Visual Studio for Mac #
The first thing we need to do is install Fastlane on our machine. A prerequisite is to have Xcode installed, but since we’re all Xamarin developers here, I will assume you already did. There is two ways to install Fastlane. One is through Homebrew, the other one is to download the tools through the Fastlane website. I will show you the latter. If you know what Homebrew is and have set it up on your machine, simply run brew cask install fastlane.
Install the tooling #
Go to GitHub to download the latest release. Unpack it and run the install file. You will probably get a warning from Mac OS that you can’t run this code. Go to your Mac OS system preferences, then Privacy & Security and click the Open Anyway button to run the install file. After you did, a Terminal window will pop up and start installing as seen in the screenshot below.
After copying a bunch of files, the installer will ask: Do you want fastlane to add itself to the PATH by updating your profile? (y/n). Affirm with Y.
Watch closely what happens next. Depending on your user account, you might see something like access denied. In either case, run the which fastlane command. The output should look like /Users/[user]/.fastlane/bin. If there is no output, run export PATH="$HOME/.fastlane/bin:$PATH" and check the which command again.
Configuring Visual Studio #
Next up is to configure Fastlane in Visual Studio for Mac. Start Visual Studio, and open the preferences. Under the Publishing node, find the Apple Developer Accounts. Here is where you add your Apple account(s).
In the middle column, find the plus (+) button near the bottom of this screen. Through this button, you can add your Apple developer account to Visual Studio, and ultimately Fastlane. Enter your credentials and hit the Sign In button to add your account. The account details should pop up on the right side, after it was successfully added. Check that you have enough right. If it is your private account, you should be listed as Agent. If not, you will receive errors stating that your account does not have enough rights to generate certificates.
Configure projects #
Now, for every iOS project, you can go into the info.plist file, and select the right team for this particular app. You can then tick the box to provision the app automatically and from there, you’re life should be a lot easier.

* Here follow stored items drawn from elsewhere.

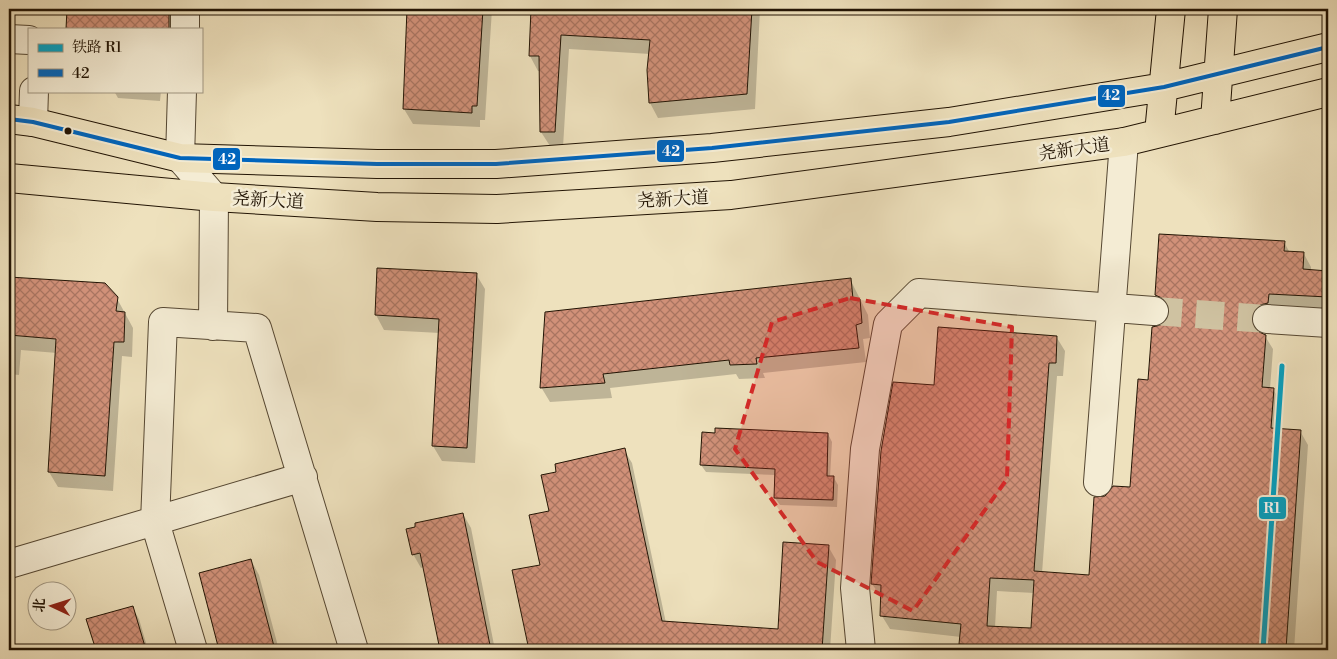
<svg xmlns="http://www.w3.org/2000/svg" width="1337" height="659" font-family="'Libre Bodoni','Noto Serif SC',serif">
  <style>
    .shadow { fill: #0003; fill-rule: evenodd }
    .building { fill: url(#building-cross-hatch); stroke: #221404; fill-rule: evenodd }
    .lines { fill: none; stroke-linecap: round; stroke-linejoin: round }
    .minor-tunnel { stroke: #cfc2a1; stroke-width: 28; stroke-dasharray: 28 14; stroke-linecap: butt }
    .minor-casing { stroke: #554732; stroke-width: 30 }
    .major-casing { stroke: #221404; stroke-width: 30 }
    .minor { stroke: #f4ecd4; stroke-width: 28 }
    .major { stroke: #eee1bd; stroke-width: 28 }
    .bus-1-casing { stroke: #f4ecd4; stroke-width: 8 }
    .bus-1 { stroke: #0065bd; stroke-width: 4 }
    .rail-1-casing { stroke: #f4ecd4; stroke-width: 9 }
    .rail-1 { stroke: #02a2c4; stroke-width: 5 }
    .marked { fill: #d62828; fill-opacity: 0.2; stroke: #d62828; stroke-width: 4; stroke-dasharray: 10 6; stroke-linejoin: round }
    .bus-dot { fill: #221404; stroke: #f4ecd4; stroke-width: 2 }
    .labels { text-anchor: middle; stroke-width: 5; stroke-linejoin: round; paint-order: stroke }
    .street-label { font-size: 18px; fill: #221404; stroke: #f4ecd4 }
    .line-badge { stroke: #f4ecd4; stroke-width: 2 }
    .badge-label { font-size: 14px; text-anchor: middle; font-weight: bold; fill: #fff }
  </style>
  <defs>
    <pattern id="building-cross-hatch" width="8" height="8" patternUnits="userSpaceOnUse" patternTransform="scale(1.25)"><rect width="8" height="8" fill="#d19179"/><path d="M0 0l8 8M0 8l8-8" fill="none" stroke="#a97561"/></pattern>
  </defs>
  <rect width="100%" height="100%" fill="#eee1bd"/>
  <filter id="stains"><feTurbulence type="fractalNoise" baseFrequency=".004" numOctaves="4"/><feColorMatrix values="0 0 0 0 .2 0 0 0 0 .09 0 0 0 0 .02 0 0 0 .5 -.17"/></filter>
  <radialGradient id="worn" r=".72"><stop offset=".6" stop-color="#630" stop-opacity="0"/><stop offset="1" stop-color="#630" stop-opacity=".3"/></radialGradient>
  <path class="shadow" d="M9 9H28L24 12H9Z
    M68 9H169L176 22V29H67Z
    M408 9H492L485 120H480V127L413 124 404 109Z
    M533 9H760L755 109 658 118 650 103V54L569 49 563 147 550 146 541 132V71H538L530 56Z
    M114 91H161L160 101 118 98Z
    M1284 242 1290 253 1304 254 1311 267V271L1328 272V310L1261 325 1259 332 1265 336 1273 349 1270 389H1273L1281 403 1279 429 1300 431 1308 445 1294 650H964L961 644V637L890 629 882 616V598L872 584 936 386 1057 338 1065 351 1063 376H1057L1042 573 1090 576 1106 497 1131 488 1149 381 1162 326 1168 320 1170 311 1164 309 1156 295ZM997 591 1034 593 1032 629 995 627Z
    M476 274 485 289 475 463 442 461 433 446 440 333 384 330 376 315Z
    M9 278 104 284 114 293 133 328 132 357 122 356 113 491 58 487 49 472 57 353 21 350 19 375 9 374Z
    M850 279 868 315 870 338 863 339 866 362 763 373 765 378 739 379 736 374 610 388 612 398 550 402 541 387Z
    M828 434 832 442 830 477 834 478 838 485 837 507 780 505 775 498 776 475 706 472 701 465Z
    M624 450 632 463 666 623 779 630 828 546 836 560 830 650H530L514 571 541 566 558 473Z
    M463 514 471 528 495 650H441L424 567 421 568 413 554Z
    M251 560 259 575 279 650H221L200 574Z
    M132 607 139 619 148 650H97L88 620Z"/>
  <path class="building" d="M67 9H169V29H66Z
    M407 9H483L477 106H472V113L403 109Z
    M531 9H752L747 94 649 103 647 70 650 40 561 35 555 132H540L539 56H529Z
    M1159 234 1285 241 1284 251 1304 252 1303 269 1328 271V297L1269 294 1268 303 1260 305 1254 311 1252 318 1253 326 1259 332 1266 335 1262 387 1274 388 1271 428 1301 430 1286 649 1256 647V650H983V646L959 644 961 624 880 616 881 585 871 584 881 451 893 382 934 385 938 327 1057 336 1056 363H1049L1034 571 1089 575 1094 497 1105 496 1113 486 1130 487 1138 379 1148 380 1152 327 1161 325 1167 319 1169 313 1168 304 1162 298 1155 295ZM990 578 1034 580 1031 628 987 626Z
    M377 268 477 273 467 448 432 446 439 319 375 315Z
    M9 277 105 283 118 297 116 311 125 312 124 342H114L105 476 48 472 56 339 9 335Z
    M851 278 853 299H860L862 323 856 325 859 348 756 358 757 364 730 365 729 360 603 374 605 383 540 388 545 312Z
    M715 428 828 433 827 476H834L833 500 774 498 775 469 700 465 702 432 715 433Z
    M625 448 662 621 778 629 783 542 829 545 822 650H529L512 570 540 565 529 515 549 511 541 475 556 472 555 464Z
    M463 513 491 650H440L420 553 412 555 406 529 415 527V523Z
    M251 559 275 650H219L199 573Z
    M133 606 146 650H96L86 619Z"/>
  <g class="lines">
    <path class="minor-tunnel" d="M1154 311 1267 319"/>
    <g class="minor-casing">
      <path id="minor" d="M185 29V9
        M9 39 29 40
        M182 91 180 158 214 197 213 326
        M33 122 34 91
        M1267 319 1328 323
        M1098 482 1124 142
        M9 564 303 477
        M193 650 155 522 163 322 257 328 354 650
        M861 650 855 588 865 449 888 324 919 293 1154 311"/>
    </g>
    <g class="major-casing">
      <path id="major" d="M9 119 33 122 180 158 377 164H496L712 148 949 122 1164 87 1328 47
        M1215 120 1223 9
        M1159 133 1171 9
        M9 178 214 197 377 207 497 209 731 195 1124 142 1328 92"/>
    </g>
    <use href="#minor" class="minor"/>
    <use href="#major" class="major"/>
    <g class="bus-1-casing">
      <path id="bus-1" d="M9 119 33 122 180 158 377 164H496L712 148 949 122 1164 87 1328 47"/>
    </g>
    <use href="#bus-1" class="bus-1"/>
    <g class="rail-1-casing">
      <path id="rail-1" d="M1263 650 1282 366"/>
    </g>
    <use href="#rail-1" class="rail-1"/>
  </g>
  <path class="marked" d="M850 298 1012 327 1007 479 913 611 817 562 735 449 772 322Z"/>
  <circle class="bus-dot" cx="68" cy="131" r="4.5"/>
  <g class="labels">
    <g class="street-label">
      <text transform="translate(1074 149) rotate(-8)" y="6">尧新大道</text>
      <text transform="translate(673 199) rotate(-3)" y="6">尧新大道</text>
      <text transform="translate(268 200) rotate(3)" y="6">尧新大道</text>
    </g>
  </g>
  <g class="line-badge">
    <rect x="1097" y="84" width="29" height="24" rx="5" fill="#0065bd"/>
    <rect x="656" y="139" width="29" height="24" rx="5" fill="#0065bd"/>
    <rect x="212" y="147" width="29" height="24" rx="5" fill="#0065bd"/>
    <rect x="1258" y="496" width="29" height="24" rx="5" fill="#02a2c4"/>
  </g>
  <g class="badge-label">
    <text x="1111" y="100">42</text>
    <text x="671" y="156">42</text>
    <text x="227" y="164">42</text>
    <text x="1272" y="513">R1</text>
  </g>
  <rect width="1337" height="659" fill="none" stroke="#eee1bd" stroke-width="30"/>
  <rect x="10" y="10" width="1317" height="639" fill="none" stroke="#221404" stroke-width="2.5"/>
  <rect x="15" y="15" width="1307" height="629" fill="none" stroke="#221404"/>
  <rect x="28" y="28" width="175" height="65" fill="#f4ecd4" stroke="#a09681"/>
  <rect x="38" y="44" width="25" height="8" fill="#02a2c4" stroke="#a09681"/>
  <text x="72" y="52" font-size="15" fill="#221404">铁路 R1</text>
  <rect x="38" y="69" width="25" height="8" fill="#0065bd" stroke="#a09681"/>
  <text x="72" y="78" font-size="15" fill="#221404">42</text>
  <g transform="translate(52 606) rotate(274)"><circle r="24" fill="#f4ecd4" stroke="#a09681"/>
  <path d="M0-4L9 19L0 12L-9 19Z" fill="#8f2418"/>
  <text y="-8" font-size="14" font-weight="bold" text-anchor="middle" fill="#221404">北</text>
  </g>
  <rect width="100%" height="100%" filter="url(#stains)"/>
  <rect width="100%" height="100%" fill="url(#worn)"/>
</svg>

Please note that, when enabling this option, for all build configurations the CodesignProvision and CodesignKey nodes will be changed/added in the iOS csproj file.
Happy building! #
With this in place, there is one less thing you need to worry about when building your apps. This means there is more time to focus on implementing actual, awesome features! As mentioned; this is only available in Visual Studio for Mac at this time, but I’m sure the smart people at Microsoft will bring this to Windows in the near future.